Quem sobrevive a um AVC nem sempre sai ileso. José Ferro revela que a sequela mais frequente é a falta de força em metade do corpo, “que torna, muitas vezes, impossível mexer os dedos da mão e dificulta a marcha”. Outras perturbações são as dificuldades com a linguagem, alterações da sensibilidade e perturbações da visão, como deixar de ver metade do espaço ou ficar a ver a dobrar.
Os tratamentos
A fim de evitar chegar a tais desfechos, o médico enfatiza a importância do tratamento agudo, o qual tem duas modalidades. Uma, a trombólise química, consiste em “infundir, pelo soro, numa veia, um produto que dilui os coágulos”, e tem de ser feita até às quatro horas e meia após o início dos sintomas. A outra, “muito eficaz”, consiste na introdução de um catéter nas artérias “para ir buscar o coágulo” e pode ser feita, pelo menos, até seis horas após o início dos sintomas. Em ambos os casos “os tratamentos devem ser feitos o mais cedo possível, porque cada minuto que passa são umas tantas células cerebrais que morrem”.
A recuperação
Para quem, ainda assim, fica com sequelas, José Ferro refere a importância da reabilitação, seja ela feita através da fisioterapia, eletro-estimulação ou mesmo robótica. “Em Portugal temos ainda uma dificuldade grande de acesso precoce à reabilitação, porque há muito poucos centros de reabilitação com internamento, a nível nacional”, revela, no entanto, o neurologista, explicando que, quase sempre, há um intervalo entre a reabilitação que é feita no hospital e aquela que é feita depois em ambulatório e “nem sempre se consegue rapidamente um lugar para os doentes que estão com défices graves”.

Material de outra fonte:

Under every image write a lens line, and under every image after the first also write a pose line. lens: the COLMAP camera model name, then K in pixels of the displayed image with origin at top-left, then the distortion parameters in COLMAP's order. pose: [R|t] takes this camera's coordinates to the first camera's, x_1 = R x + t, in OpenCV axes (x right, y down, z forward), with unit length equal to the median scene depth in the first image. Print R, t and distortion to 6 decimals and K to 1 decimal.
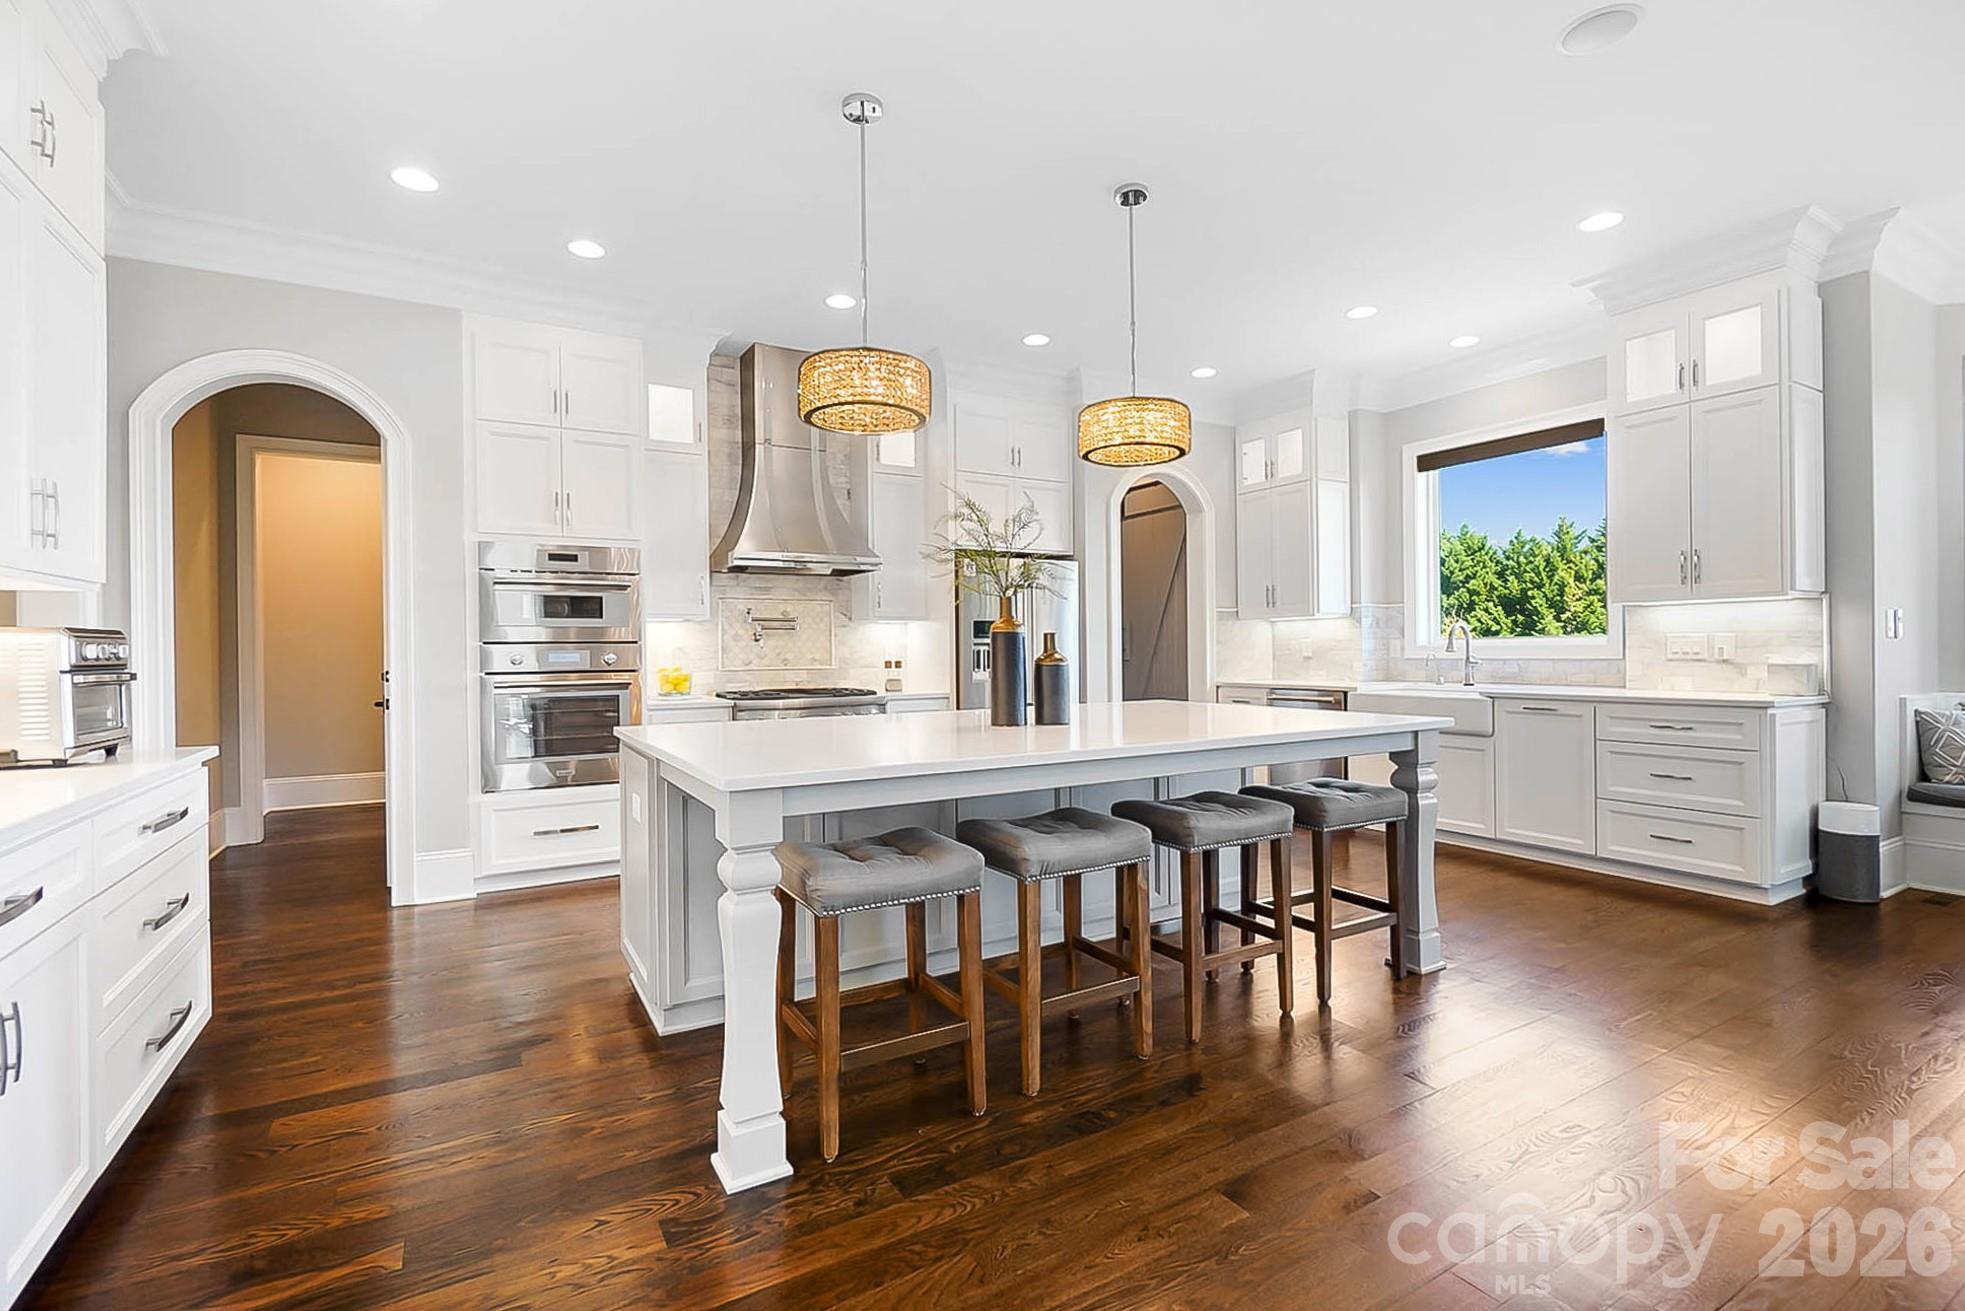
lens RADIAL K [[881.6, 0, 974.8], [0, 881.6, 653.3], [0, 0, 1]] dist [0.003268, -0.000261]
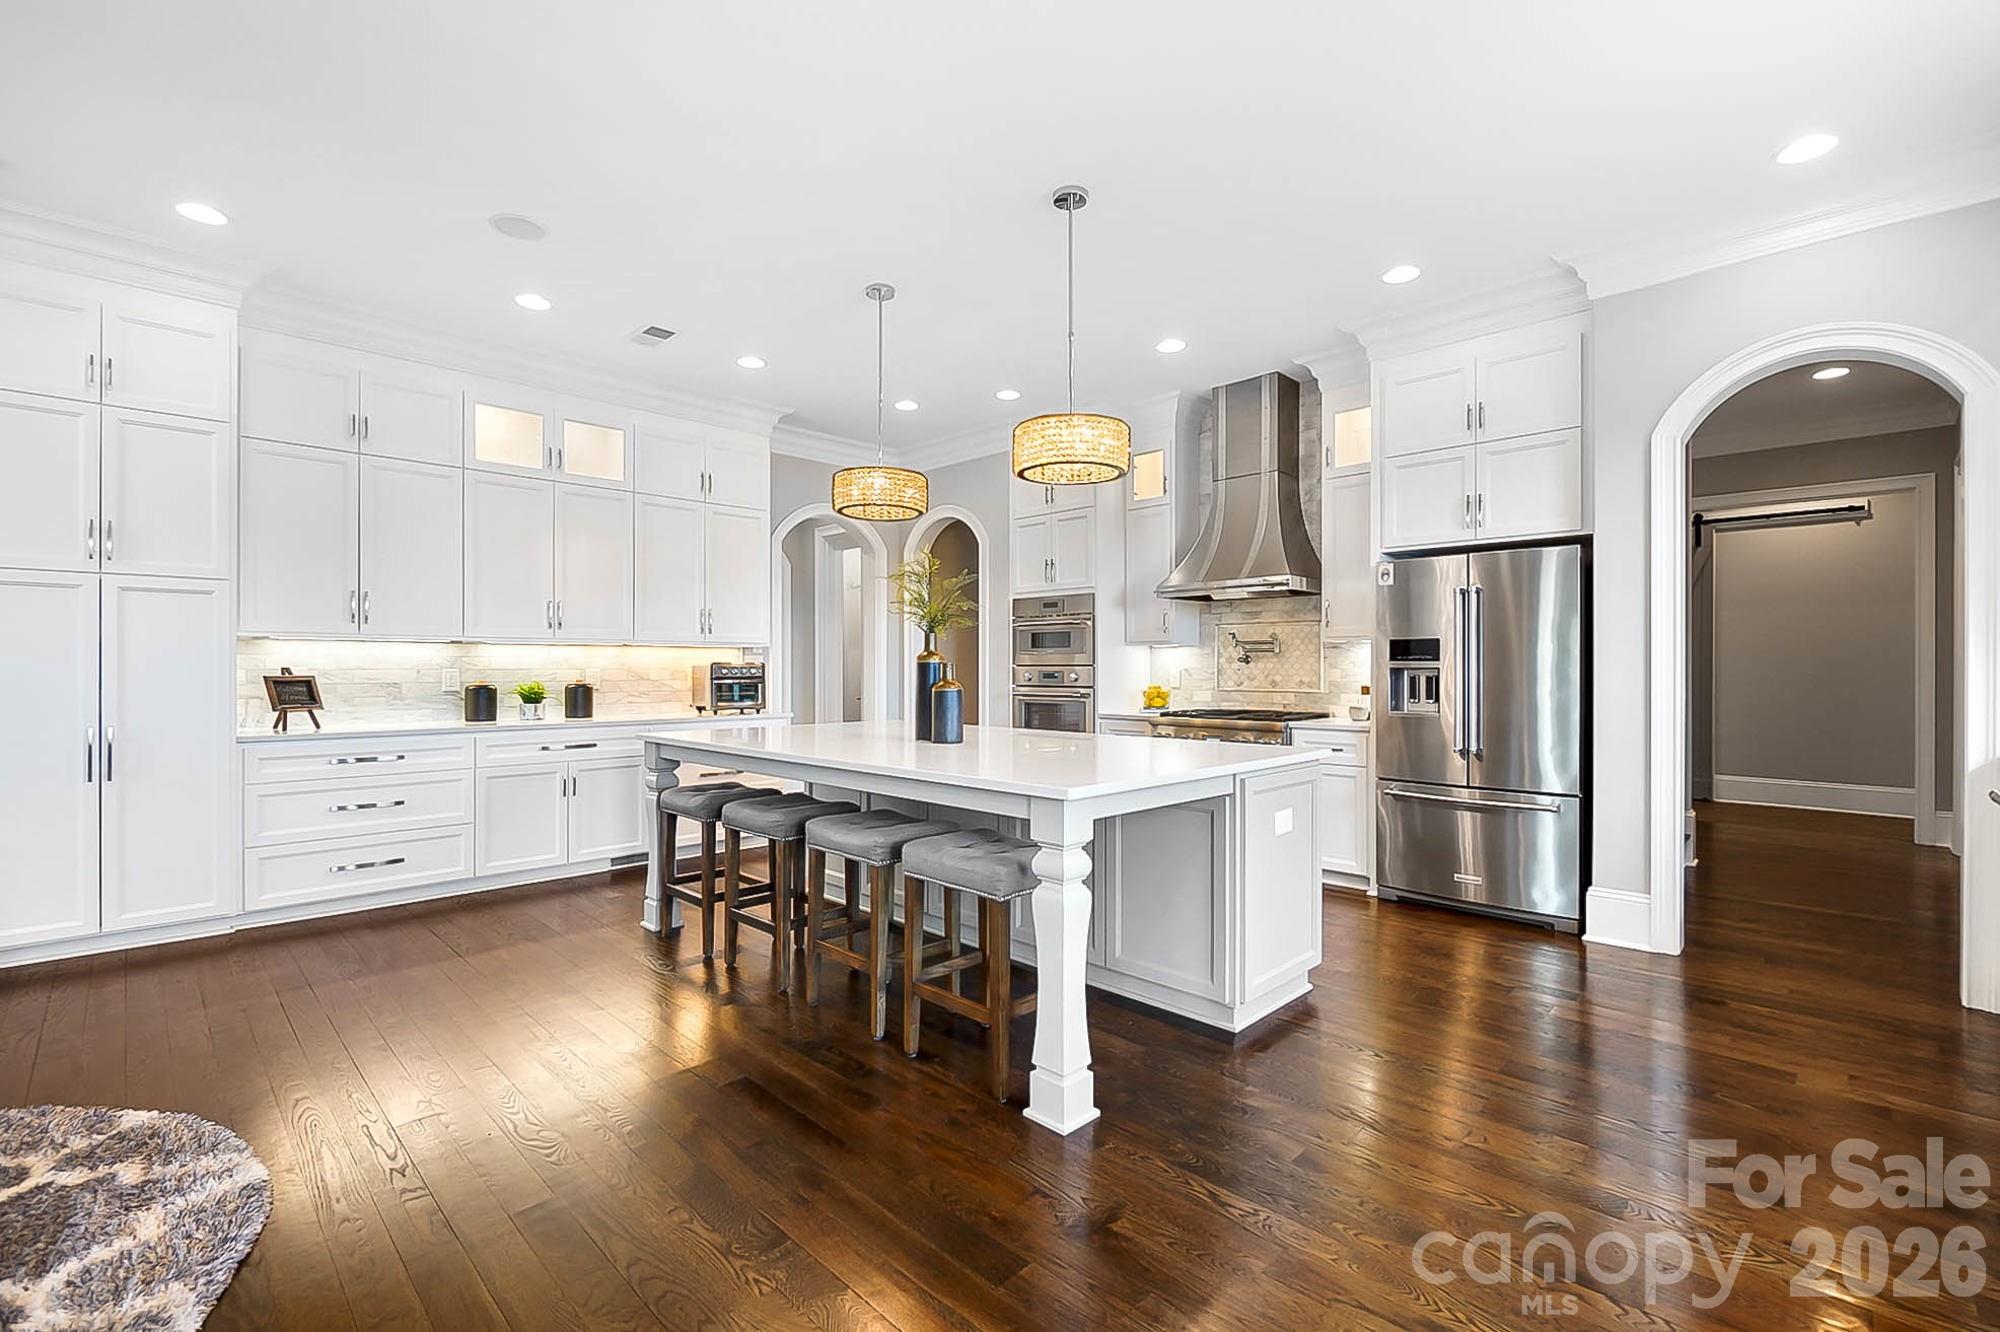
lens RADIAL K [[897.3, 0, 992.1], [0, 897.3, 663.7], [0, 0, 1]] dist [0.003268, -0.000261]
pose [[0.253186, 0.007358, -0.967390, 0.913772], [-0.006754, 0.999960, 0.005838, -0.022898], [0.967394, 0.005055, 0.253225, 0.567786]]
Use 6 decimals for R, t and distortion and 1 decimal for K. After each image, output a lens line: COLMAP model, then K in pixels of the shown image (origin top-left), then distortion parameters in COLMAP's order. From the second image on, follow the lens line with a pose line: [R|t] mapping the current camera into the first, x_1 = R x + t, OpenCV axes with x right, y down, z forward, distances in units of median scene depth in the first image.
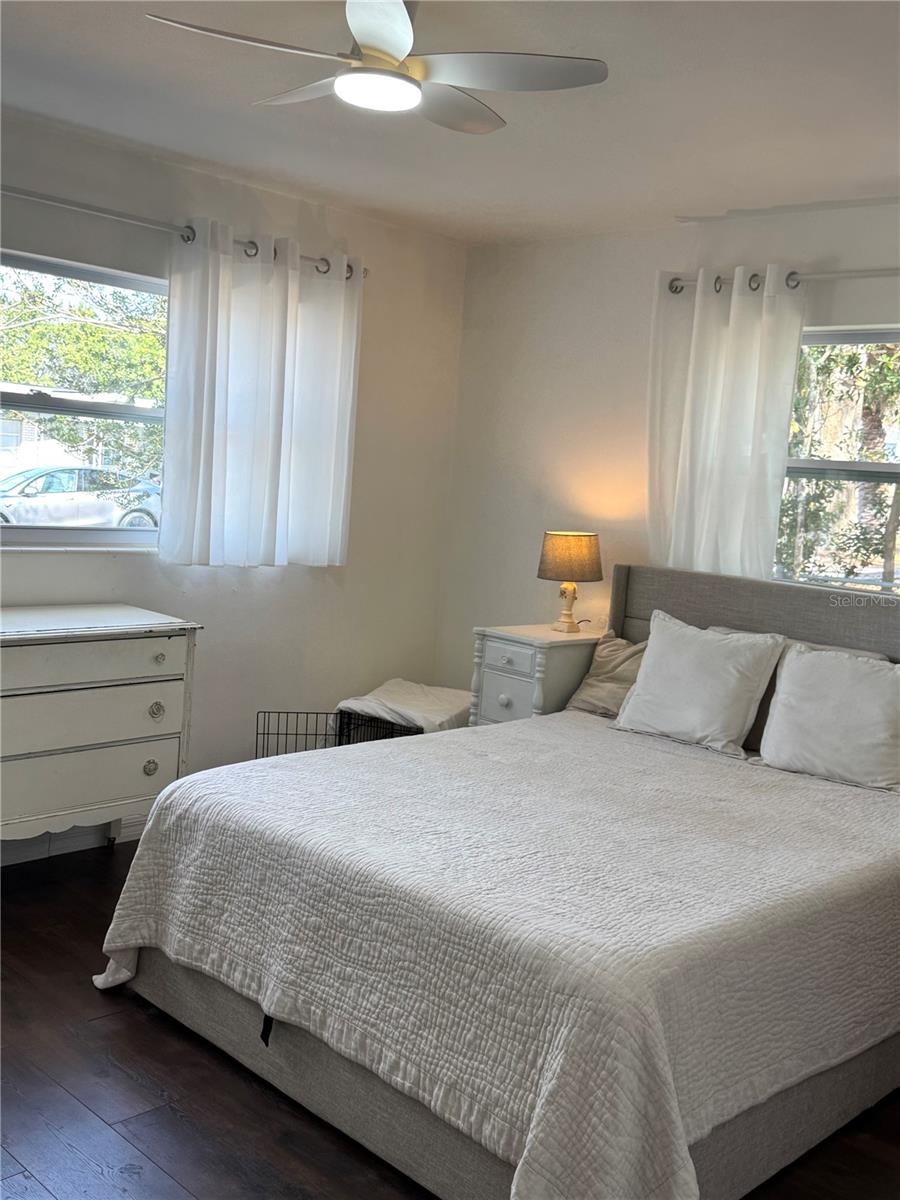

O médico refere ainda que a maior parte da recuperação ocorre nos primeiros três as seis meses, mas que é importante manter um exercício e reabilitação constantes no tempo, para que não sejam perdidas funções previamente já readquiridas pelos sobreviventes.
A importância da família
Uma vez que quem já teve um AVC está em maior risco de ter um segundo episódio, é importante que tanto o paciente como a família estejam atentos à redução dos fatores de risco bem como ao seguimento de uma medicação específica, da aspirina aos medicamentos para a redução do colesterol. A família deve ainda “ajudar o doente a suprir as suas limitações na autonomia e a compreender a própria frustração que o doente vai ter em relação ao defeito neurológico com que ficou”.
Vacinas contra a Covid-19
Muito se falou, nas últimas semanas dos coágulos provocados pelas vacinas da Astrazeneca, mas José Ferro recorda que este foi “um problema que afetou apenas cerca de 200 a 300 pessoas no mundo inteiro para milhões de pessoas que foram vacinadas”. O neurologista assegura que o risco de haver um problema de trombose venosa cerebral é de cinco por milhão de pessoas vacinadas “e não tem nada a ver com as pessoas terem fatores de risco vascular ou já terem tipo um acidente vascular”.